A: It’s been great! I’ve really enjoyed going back through the stories again. Some of them are pretty old and I haven’t read them in a while, so it’s fun to go back and see how those stories fit into a growth process that is still happening and hopefully will continue to happen. I’ve also enjoyed discovering how this whole publishing thing works and why it takes so long for books to hit the market. I had no idea what an ARC was and how far in advance reviewers need them and how vital they are if you have any hope of getting your book reviewed. Which leads me to what I’ve found stressful: getting the book reviewed.

Q: As a high school creative writing teacher, what are some the elements you focus on the most with your students when you teach fiction-writing?

A: Wants. Desires. Yearning. Whatever word you want to choose for having a character move through the world with a mission. Now the mission certainly doesn’t need to be to save the planet from a zombie apocalypse. It might just be to get through the school day without being bullied, but in identifying that want, they will begin to address another set of concerns, namely motivation and stakes. What happens if the character doesn’t get through the school day? And what does it mean for them emotionally if they do or do not? Story begins with desire, and this is the single most challenging element of fiction for most of my students.

I also encourage them to focus on images over abstractions. I teach mostly freshmen, so they are fourteen and fifteen years old, and they are so full of wonderful and beautiful and lovely and heartbreaking abstractions. My students come from all over the city, with different backgrounds and histories and experiences, and their experiences are full of imagery and specificity, they just haven’t learned they’re allowed to use that stuff yet. For some reason, they think fiction is very, very far away from the personal, that in order to write good fiction, you must be an enchanted world-builder. Really, I just want them to write about their sock drawer.

Q: What are you working on now?

For a fiction writer, the only thing worse than saying “I”m working on a short story collection” is saying, “I’m working on a novella.” So. I’m not not working on a novella. Although I’ll probably put that on hold now for the diary of Wile E. Coyote.

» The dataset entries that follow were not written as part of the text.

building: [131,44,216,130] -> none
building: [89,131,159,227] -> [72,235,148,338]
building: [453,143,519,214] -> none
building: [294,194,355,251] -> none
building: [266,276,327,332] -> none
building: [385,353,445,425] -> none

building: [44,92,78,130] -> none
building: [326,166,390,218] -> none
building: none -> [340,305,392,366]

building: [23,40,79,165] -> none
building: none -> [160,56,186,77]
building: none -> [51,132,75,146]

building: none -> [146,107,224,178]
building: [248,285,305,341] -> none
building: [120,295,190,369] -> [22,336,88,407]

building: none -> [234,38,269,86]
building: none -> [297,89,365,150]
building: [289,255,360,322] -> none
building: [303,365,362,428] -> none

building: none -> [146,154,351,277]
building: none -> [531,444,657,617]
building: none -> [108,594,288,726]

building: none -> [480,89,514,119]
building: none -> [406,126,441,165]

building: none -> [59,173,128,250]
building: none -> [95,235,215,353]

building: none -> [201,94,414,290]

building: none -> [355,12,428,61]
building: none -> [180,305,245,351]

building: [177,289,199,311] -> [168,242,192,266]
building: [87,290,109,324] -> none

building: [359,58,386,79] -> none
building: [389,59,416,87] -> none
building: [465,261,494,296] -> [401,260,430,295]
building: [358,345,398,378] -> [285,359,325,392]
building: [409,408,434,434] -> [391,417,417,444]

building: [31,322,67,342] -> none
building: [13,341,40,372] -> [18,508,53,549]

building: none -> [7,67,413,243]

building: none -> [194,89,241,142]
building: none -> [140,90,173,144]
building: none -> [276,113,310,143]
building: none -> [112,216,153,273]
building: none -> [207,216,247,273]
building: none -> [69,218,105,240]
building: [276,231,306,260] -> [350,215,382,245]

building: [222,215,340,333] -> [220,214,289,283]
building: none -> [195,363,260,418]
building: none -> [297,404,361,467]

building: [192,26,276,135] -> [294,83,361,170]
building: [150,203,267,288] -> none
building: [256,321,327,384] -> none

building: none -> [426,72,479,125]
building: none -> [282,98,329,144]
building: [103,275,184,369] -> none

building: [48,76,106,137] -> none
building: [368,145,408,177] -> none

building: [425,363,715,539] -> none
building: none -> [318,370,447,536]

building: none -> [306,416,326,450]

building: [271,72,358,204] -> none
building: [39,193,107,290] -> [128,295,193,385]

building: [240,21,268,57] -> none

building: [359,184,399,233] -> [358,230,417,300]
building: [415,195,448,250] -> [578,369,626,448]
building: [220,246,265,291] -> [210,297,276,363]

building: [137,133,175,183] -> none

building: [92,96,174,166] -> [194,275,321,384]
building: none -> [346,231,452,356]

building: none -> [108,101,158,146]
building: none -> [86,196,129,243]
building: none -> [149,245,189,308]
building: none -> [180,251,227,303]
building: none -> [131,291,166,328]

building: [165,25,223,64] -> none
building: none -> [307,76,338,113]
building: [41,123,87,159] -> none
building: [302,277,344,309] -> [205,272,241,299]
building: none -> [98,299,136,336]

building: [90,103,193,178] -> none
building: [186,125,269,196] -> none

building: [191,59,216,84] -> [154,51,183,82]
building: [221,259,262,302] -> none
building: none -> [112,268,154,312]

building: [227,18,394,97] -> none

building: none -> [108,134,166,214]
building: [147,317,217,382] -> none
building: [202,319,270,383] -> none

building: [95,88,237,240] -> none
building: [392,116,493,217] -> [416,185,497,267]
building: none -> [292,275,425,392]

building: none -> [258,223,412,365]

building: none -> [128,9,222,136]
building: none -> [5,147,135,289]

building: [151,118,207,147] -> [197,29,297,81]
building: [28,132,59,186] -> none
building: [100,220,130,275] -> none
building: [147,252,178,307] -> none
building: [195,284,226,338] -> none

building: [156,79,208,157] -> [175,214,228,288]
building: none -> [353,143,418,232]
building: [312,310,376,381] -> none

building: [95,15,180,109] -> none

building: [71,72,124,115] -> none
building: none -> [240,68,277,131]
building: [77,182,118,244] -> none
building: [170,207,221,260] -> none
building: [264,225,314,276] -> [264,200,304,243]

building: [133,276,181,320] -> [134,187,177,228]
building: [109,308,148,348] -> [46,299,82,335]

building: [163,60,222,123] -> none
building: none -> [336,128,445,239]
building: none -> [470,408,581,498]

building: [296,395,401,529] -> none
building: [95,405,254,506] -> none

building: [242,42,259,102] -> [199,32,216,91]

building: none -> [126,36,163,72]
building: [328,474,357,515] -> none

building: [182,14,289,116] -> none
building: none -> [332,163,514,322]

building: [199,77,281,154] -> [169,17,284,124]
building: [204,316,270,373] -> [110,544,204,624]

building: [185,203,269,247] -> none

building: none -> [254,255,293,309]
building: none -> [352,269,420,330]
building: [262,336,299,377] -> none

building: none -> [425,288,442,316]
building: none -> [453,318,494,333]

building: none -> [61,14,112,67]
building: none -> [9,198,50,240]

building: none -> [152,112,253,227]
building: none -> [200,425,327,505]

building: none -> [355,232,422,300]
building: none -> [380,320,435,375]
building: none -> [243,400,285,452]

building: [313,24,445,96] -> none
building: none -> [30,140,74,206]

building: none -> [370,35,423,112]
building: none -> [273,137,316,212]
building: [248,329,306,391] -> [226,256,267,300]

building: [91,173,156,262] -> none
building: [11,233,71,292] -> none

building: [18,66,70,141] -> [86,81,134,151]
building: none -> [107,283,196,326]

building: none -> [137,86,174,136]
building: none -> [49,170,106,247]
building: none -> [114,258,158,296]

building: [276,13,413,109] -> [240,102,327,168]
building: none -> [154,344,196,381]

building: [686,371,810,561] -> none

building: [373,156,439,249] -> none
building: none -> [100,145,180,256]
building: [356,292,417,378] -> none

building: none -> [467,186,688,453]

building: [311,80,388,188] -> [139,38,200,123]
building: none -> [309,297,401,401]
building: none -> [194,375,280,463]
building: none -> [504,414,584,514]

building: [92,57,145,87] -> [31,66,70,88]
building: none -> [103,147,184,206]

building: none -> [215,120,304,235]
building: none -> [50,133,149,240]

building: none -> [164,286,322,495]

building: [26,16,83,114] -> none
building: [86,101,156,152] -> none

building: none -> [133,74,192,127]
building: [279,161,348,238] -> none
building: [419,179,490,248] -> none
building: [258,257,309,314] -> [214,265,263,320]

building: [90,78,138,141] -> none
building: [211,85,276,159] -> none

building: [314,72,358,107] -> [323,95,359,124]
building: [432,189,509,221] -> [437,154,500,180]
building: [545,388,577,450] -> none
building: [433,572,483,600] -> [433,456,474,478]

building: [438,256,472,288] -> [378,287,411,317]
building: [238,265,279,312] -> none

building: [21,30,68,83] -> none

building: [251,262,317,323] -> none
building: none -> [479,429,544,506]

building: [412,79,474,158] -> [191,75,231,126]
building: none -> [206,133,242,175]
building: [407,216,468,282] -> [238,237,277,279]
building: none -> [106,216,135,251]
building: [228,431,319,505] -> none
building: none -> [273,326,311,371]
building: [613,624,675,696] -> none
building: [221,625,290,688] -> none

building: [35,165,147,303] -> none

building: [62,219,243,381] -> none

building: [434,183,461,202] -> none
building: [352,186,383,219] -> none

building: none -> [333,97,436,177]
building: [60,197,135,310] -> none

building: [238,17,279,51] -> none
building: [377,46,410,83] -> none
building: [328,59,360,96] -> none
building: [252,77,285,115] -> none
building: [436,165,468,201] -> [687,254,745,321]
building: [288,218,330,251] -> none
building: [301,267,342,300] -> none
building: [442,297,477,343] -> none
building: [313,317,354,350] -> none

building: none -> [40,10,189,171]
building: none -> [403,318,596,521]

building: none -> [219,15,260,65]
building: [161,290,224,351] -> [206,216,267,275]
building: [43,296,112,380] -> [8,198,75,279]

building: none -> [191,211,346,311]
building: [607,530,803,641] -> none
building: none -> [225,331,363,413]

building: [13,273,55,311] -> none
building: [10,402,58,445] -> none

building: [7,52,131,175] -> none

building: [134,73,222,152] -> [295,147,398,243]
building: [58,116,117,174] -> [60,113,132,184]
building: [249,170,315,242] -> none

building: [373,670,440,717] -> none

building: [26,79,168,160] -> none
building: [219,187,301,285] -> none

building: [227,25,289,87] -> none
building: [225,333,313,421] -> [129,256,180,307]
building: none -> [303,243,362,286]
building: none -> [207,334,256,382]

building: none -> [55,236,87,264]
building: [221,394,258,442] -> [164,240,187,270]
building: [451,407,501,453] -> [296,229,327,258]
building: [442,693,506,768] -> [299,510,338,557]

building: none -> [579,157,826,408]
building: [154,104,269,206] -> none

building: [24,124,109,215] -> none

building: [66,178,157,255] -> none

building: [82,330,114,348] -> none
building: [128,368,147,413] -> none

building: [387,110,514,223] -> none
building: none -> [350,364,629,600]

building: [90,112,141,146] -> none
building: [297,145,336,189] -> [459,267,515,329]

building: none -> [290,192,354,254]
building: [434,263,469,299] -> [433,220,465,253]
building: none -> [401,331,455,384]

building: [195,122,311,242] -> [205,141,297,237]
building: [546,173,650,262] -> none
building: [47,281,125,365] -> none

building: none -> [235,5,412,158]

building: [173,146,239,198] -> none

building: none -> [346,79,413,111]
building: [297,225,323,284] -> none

Christine Sneed is the author of two novels and two story collections, the most recent of which is The Virginity of Famous Men.  Her work has been included in The Best American Short Stories, O. Henry Prize Stories, New England Review, Ploughshares, and New York Times.  She is the faculty director of Northwestern University’s School of Professional Studies’ graduate creative writing program and is also on the faculty of Regis University’s low-residency MFA program.